Big Boobs 50ger Jears




joints are an important part of our skeletal system, and securing the human body motion are junction points between the bones and allow us a broad ability to flex and mobility, the while helping to distribute the weight transfer and sometimes argue. While we can say that fulfill the same function is not all joints are the same: The ball joints like shoulders and hips, allow us a very broad movement, while the hinge joints like the elbows, we only allow extension and flexion movements. The joints also help minimize the friction between bones, thanks to a cushion, called cartilage, consisting of a smooth and shiny substance that covers the ends of the bones right at the point where they meet.

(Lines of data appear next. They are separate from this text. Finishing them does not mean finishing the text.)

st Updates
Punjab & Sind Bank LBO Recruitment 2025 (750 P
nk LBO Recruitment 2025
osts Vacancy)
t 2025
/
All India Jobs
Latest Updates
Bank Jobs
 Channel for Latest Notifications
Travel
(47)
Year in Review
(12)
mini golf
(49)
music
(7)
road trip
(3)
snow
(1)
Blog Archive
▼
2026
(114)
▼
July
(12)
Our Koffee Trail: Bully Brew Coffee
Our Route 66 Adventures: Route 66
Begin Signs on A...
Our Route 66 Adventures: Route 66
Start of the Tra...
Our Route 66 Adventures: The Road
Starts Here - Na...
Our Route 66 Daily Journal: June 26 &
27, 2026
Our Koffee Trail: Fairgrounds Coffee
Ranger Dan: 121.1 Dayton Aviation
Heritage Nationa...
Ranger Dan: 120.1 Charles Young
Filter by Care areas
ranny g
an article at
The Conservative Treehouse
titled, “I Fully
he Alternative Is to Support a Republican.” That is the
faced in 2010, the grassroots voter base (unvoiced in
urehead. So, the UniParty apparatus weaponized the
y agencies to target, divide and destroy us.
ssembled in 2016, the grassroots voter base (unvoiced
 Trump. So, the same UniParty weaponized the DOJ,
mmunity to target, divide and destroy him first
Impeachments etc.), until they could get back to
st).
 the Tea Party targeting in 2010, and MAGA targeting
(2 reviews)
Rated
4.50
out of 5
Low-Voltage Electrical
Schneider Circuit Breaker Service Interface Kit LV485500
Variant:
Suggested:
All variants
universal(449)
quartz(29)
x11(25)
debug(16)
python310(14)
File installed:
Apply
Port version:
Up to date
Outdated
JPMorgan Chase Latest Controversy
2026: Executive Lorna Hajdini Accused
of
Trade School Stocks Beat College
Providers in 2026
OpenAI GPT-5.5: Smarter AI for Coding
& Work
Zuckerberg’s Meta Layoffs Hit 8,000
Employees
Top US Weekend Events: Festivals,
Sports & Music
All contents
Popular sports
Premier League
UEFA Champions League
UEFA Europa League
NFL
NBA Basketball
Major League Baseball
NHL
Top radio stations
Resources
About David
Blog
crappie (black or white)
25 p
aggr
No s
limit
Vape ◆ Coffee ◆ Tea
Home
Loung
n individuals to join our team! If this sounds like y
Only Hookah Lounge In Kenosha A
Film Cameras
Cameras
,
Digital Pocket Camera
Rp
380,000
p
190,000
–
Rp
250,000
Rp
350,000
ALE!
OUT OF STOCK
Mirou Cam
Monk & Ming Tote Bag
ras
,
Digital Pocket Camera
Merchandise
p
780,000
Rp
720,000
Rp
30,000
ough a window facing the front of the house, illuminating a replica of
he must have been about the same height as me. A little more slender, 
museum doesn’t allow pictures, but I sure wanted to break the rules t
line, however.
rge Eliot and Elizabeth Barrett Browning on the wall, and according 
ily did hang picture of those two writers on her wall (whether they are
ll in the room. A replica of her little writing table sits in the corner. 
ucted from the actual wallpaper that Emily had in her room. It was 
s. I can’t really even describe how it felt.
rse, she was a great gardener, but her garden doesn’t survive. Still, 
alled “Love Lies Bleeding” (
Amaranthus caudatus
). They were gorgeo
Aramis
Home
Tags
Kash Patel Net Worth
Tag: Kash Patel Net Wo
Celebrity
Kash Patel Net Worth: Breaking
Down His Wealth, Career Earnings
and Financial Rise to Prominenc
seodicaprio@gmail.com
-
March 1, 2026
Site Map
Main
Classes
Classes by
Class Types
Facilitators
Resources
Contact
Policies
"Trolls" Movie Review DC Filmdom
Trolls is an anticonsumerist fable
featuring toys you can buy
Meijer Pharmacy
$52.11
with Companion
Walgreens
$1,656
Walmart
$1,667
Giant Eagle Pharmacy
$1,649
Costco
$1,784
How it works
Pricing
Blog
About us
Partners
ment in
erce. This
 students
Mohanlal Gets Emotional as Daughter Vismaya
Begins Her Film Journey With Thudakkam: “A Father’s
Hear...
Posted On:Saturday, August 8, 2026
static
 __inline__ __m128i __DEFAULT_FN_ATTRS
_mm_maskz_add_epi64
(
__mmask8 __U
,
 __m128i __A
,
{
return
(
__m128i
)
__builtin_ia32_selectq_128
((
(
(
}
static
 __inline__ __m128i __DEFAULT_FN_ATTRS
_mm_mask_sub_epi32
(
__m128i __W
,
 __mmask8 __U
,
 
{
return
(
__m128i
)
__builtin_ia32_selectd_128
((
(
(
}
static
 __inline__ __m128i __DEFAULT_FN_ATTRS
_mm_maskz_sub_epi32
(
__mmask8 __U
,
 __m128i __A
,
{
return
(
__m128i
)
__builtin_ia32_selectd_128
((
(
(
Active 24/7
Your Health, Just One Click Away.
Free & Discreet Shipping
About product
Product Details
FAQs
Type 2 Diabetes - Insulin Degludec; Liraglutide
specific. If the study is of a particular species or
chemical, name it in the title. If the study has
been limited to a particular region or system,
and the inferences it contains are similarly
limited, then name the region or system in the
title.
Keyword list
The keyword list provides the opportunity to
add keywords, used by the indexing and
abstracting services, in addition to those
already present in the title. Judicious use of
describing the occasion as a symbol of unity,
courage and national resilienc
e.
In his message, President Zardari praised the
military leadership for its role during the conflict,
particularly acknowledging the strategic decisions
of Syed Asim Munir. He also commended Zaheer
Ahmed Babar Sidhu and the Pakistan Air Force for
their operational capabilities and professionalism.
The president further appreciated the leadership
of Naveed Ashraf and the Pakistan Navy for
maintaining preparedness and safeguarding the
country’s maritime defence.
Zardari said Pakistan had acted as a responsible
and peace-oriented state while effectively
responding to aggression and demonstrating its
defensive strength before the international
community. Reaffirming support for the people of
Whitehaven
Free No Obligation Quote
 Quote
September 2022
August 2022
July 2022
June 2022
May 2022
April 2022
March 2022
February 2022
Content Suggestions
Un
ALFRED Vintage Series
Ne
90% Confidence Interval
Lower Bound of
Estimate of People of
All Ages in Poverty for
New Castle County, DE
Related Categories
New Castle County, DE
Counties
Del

generally are not aware of the importance of our joints, forcing them to support overweight or adopting bad posture, sports or activities that require too much effort. These attitudes can result in temporary injury like a sprain or inflammation. But not always we are fortunate to be temporary pain, sometimes the lack of attention to the joints we can produce a premature aging or oxidation, which limits us body mobility. The following exercises are a good alternative to keep the joints with their natural qualities.

EXERCISES:

1. Mobilizes the neck
We sat on the floor with your legs bent and your palms firmly supported. Once adopted the position, breath deeply and release the air. We return to inspire slowly while we head back, at the expiration mobilize the head forward, trying to touch your chest with your chin. We exercise as slowly as possible, and we repeat to complete ten breaths.

2. Download
We lay back on the floor with your legs straight. We air and bend one knee, holding her hands to direct it toward your chest, while we release the air. Slacken and release the knee to stretch again. Then perform the movement described above with the other leg, then alternating legs do ten times.

3. Flexible hands
We sat comfortably on the floor with his arms folded and fingers interlaced. Move the wrist turn up and down, trying to reach the largest possible angle of flexion of the wrist joint. We do the exercise ten times slowly and breathing regularly.

4. Loosen the shoulders
We remain seated comfortably on the floor. Air as we slowly climbed one shoulder toward the ear, when swung exhaled relaxing the shoulder. Then perform the exercise described by the other side to then repeat ten times, alternating shoulders and rhythmic breathing.

5.
loosen ankles From the previous position stretch your legs and support the palms on the floor. Flexed doubling their feet as much as possible to the leg, then slacken and stretch your toes forward as if we wanted to touch the ground with your fingers. Do the exercise ten times slowly and without forcing the ankle joint, while breathing regularly.

6. We
speeds hips when standing with legs apart to the width of the hips. Take a deep breath and releasing the air, we got a knee to the waist in a circular motion out to reposition the foot on the ground. Then do the exercise described with the other leg, repeating ten times alternating legs and breathing rhythmically.

GOOD ADVICE ...

• Performing daily activities try to distribute body weight across multiple joints.
• Use joints and stronger muscles to do tasks that require exertion.
• Practice low-impact activities, especially those involving mobility throughout the body, such as swimming, dancing ...
• Avoid staying for long periods in one position.
• Mobilizes joints regularly and perform the exercises several times a day.
• If there is pain in one joint and if it persists go to a specialist.

Did you know ...

• Like muscles, lack of mobility can stunt the joints.
• The human body has over a hundred joints that allow great freedom of movement.
• Osteoarthritis and arthritis are diseases affecting the joints.
• Women are more prone to immobility in the hands and hips, while men on the elbows and shoulders.
• Each joint is designed to perform specific movements.
• Yoga, Tai Chi, Traditional Thai Massage and promote the mobility of joints.